VMware Inc. has released a security advisory, warning users of its ESX 4.1 software that a vulnerability in the hypervisor could allow a local user to gain local privileges.
The company issued a patch, Monday,
Any vulnerability in a hypervisor is a serious concern because of the key role it plays in managing a virtualised computing environments. Researchers have been studying ways to attack a VM session via the hypervisor.
According to Tim Orchard, technical director at Hampshire-based pen testing company Activity Information Management Ltd., although this particular vulnerability could not be exploited remotely, there have been some vulnerabilities in the ESX remote management interface in the last year that have been successfully exploited during penetration tests.
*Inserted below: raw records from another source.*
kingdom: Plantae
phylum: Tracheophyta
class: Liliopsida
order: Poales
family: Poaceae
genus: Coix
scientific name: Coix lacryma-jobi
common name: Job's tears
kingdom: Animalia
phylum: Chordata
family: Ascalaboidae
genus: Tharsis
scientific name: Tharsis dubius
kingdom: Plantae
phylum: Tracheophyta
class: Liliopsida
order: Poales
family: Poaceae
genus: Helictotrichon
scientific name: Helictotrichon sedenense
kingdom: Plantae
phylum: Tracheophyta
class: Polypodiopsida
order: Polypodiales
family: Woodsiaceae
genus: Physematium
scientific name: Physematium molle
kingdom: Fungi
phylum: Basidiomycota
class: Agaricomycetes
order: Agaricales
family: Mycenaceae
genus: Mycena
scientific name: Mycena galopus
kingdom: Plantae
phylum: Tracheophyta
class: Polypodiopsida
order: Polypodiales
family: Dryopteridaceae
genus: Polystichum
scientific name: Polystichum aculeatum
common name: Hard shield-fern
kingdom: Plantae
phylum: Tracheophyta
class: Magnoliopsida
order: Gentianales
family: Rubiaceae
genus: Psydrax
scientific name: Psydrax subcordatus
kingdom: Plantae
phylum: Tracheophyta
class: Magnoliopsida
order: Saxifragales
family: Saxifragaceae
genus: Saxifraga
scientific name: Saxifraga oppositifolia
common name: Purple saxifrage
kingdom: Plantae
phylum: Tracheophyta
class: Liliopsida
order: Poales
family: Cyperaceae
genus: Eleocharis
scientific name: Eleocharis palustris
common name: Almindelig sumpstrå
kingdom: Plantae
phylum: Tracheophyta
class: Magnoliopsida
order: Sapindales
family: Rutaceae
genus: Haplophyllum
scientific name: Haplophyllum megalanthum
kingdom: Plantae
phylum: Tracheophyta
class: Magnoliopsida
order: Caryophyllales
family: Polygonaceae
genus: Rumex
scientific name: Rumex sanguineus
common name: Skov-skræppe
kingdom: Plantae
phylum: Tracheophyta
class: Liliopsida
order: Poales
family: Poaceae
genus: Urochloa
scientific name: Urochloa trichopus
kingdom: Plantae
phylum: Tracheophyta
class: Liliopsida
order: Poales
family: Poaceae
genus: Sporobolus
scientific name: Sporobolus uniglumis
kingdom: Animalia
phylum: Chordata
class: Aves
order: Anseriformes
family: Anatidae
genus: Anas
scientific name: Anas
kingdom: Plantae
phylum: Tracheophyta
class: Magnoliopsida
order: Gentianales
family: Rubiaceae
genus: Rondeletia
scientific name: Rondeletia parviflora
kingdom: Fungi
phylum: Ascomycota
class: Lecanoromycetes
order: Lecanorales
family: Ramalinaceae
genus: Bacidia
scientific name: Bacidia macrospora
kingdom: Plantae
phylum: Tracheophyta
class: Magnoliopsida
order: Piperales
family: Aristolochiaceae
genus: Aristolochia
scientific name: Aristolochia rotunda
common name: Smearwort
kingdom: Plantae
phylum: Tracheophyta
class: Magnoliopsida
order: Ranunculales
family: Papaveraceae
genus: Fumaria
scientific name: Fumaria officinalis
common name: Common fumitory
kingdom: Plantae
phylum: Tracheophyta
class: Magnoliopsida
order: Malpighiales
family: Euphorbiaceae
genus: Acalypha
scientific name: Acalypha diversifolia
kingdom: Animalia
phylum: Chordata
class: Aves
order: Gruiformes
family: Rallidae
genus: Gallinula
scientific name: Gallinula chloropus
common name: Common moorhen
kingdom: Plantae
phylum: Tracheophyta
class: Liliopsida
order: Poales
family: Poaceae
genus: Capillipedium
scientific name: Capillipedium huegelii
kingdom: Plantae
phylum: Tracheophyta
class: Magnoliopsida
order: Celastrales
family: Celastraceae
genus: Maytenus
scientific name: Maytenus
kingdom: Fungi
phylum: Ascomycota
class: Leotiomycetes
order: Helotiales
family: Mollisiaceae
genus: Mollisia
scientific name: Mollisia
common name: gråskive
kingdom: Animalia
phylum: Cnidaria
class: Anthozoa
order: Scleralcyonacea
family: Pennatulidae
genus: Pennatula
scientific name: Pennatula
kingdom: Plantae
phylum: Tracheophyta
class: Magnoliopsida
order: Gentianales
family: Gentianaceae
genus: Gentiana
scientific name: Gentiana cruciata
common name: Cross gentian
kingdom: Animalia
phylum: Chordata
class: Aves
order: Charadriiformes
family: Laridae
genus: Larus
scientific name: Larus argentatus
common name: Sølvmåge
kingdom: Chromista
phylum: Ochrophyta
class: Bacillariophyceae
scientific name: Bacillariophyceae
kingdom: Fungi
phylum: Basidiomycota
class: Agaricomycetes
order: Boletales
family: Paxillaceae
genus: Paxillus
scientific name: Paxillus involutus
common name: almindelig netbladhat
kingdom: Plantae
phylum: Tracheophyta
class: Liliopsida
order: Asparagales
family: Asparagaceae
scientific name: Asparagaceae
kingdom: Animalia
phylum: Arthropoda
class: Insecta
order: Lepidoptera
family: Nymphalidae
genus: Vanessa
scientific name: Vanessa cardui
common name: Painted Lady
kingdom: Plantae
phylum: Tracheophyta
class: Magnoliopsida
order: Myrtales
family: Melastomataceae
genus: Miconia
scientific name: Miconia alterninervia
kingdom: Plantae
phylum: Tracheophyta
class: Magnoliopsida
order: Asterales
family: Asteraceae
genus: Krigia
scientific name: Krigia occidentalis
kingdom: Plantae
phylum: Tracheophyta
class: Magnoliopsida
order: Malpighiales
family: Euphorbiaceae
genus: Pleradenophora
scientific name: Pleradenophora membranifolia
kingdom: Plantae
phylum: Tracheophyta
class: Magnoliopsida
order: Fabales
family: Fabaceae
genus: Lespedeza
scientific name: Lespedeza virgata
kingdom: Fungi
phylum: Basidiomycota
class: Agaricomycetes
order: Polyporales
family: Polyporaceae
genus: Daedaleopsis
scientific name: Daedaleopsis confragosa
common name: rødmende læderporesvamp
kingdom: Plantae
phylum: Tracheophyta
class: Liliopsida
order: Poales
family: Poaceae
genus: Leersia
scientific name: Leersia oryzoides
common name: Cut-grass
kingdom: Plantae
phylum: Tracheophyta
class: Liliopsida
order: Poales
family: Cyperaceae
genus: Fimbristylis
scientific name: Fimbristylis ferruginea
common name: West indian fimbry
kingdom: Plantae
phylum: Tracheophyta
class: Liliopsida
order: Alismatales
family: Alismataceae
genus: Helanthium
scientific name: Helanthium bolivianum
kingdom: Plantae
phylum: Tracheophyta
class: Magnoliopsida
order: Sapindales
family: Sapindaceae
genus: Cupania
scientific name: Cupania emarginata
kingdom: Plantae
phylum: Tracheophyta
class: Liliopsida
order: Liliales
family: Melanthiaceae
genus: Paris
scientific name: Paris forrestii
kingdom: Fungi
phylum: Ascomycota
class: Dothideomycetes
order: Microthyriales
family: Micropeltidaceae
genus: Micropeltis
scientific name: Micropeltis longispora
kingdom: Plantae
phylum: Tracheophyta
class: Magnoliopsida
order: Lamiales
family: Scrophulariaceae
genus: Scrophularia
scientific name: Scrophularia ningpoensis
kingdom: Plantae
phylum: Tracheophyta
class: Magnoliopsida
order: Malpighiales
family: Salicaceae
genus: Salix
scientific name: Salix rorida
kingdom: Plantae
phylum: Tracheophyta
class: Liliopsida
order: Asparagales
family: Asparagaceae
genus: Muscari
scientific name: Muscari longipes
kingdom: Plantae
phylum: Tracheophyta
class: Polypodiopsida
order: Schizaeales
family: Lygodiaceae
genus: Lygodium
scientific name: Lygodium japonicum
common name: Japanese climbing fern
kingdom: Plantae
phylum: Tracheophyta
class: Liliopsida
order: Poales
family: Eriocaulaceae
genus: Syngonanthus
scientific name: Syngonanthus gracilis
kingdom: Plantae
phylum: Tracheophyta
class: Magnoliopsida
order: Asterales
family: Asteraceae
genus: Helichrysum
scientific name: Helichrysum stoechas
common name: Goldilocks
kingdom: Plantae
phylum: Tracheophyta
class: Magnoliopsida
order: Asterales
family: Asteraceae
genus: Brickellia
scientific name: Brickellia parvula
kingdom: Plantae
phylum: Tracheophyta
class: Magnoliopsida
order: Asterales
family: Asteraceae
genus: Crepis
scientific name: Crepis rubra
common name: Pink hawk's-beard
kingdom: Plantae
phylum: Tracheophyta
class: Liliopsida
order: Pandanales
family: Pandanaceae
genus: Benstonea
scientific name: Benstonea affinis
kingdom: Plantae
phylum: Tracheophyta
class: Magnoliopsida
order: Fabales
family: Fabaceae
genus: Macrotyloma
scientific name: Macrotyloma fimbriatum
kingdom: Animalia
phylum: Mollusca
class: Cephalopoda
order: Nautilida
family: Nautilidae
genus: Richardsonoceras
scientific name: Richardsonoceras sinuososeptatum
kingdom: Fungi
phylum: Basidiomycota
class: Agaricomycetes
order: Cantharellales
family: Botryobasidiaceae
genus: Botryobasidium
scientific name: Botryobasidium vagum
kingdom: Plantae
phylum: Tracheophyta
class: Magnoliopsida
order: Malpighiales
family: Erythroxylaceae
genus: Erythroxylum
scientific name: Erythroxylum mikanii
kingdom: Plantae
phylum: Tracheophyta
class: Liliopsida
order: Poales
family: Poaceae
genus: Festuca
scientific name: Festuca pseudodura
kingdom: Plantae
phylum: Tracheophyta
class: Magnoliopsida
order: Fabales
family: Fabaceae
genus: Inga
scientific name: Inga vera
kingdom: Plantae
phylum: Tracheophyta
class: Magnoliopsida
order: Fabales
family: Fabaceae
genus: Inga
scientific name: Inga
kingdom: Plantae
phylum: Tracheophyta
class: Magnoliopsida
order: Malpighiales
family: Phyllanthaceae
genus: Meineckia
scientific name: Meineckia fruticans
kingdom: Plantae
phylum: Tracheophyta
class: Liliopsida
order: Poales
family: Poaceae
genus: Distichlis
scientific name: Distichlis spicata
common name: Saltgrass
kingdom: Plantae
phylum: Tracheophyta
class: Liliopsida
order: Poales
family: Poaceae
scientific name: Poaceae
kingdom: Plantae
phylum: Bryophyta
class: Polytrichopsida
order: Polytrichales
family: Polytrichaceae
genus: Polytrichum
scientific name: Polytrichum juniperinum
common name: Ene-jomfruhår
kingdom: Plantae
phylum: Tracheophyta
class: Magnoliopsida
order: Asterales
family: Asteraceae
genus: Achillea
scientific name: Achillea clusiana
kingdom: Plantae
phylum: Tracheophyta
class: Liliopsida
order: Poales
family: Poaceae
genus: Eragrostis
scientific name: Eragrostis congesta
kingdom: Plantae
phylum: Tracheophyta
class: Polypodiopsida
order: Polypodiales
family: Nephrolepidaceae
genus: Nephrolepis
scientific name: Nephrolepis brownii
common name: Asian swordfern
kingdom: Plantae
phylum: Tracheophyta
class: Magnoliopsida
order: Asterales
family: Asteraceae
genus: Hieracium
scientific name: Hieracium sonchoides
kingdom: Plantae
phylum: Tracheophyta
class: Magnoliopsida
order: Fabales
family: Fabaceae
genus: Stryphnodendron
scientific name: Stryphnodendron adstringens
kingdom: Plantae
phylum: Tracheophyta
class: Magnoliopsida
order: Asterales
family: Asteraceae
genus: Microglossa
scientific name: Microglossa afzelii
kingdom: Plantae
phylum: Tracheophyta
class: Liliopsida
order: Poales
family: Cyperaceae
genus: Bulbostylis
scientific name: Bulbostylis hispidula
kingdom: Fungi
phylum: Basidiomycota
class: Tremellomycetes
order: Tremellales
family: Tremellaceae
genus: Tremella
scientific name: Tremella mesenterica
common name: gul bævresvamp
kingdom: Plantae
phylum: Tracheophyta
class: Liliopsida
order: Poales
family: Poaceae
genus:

Those vulnerabilities included one in the remote management interface for VMWare server which emerged in October 2009 and was not patched until February 2010. "We found this exposed in a customer's DMZ. So theoretically, if you compromised a Web server to gain access to the DMZ network, you could then use this vulnerability to further your exploitation," Orchard said.
However, Orchard said, the threats posed against the hypervisor are currently more theoretical than real. "By putting a number of servers on one device you do provide an attractive target to attack," he said. "There has been significant research into how to attack the hypervisor, but it has been difficult to exploit in the real world."
Orchard said organizations adopting virtualisation can adopt good practices to reduce risk. "Management interfaces to the virtual server are always a potential weakness and should not be exposed externally," he said.
In addition, Orchard said virtualised systems should not be used across security barriers -- for instance, they should not support servers on both sides of a firewall -- because any exploited vulnerability in the virtualisation software could then provide a path around the firewall.
"Like every server, virtualized systems need to be kept up to date with patches and hardened with no unused services running and default accounts disabled," he said. "And remember that not everything needs to be virtualised."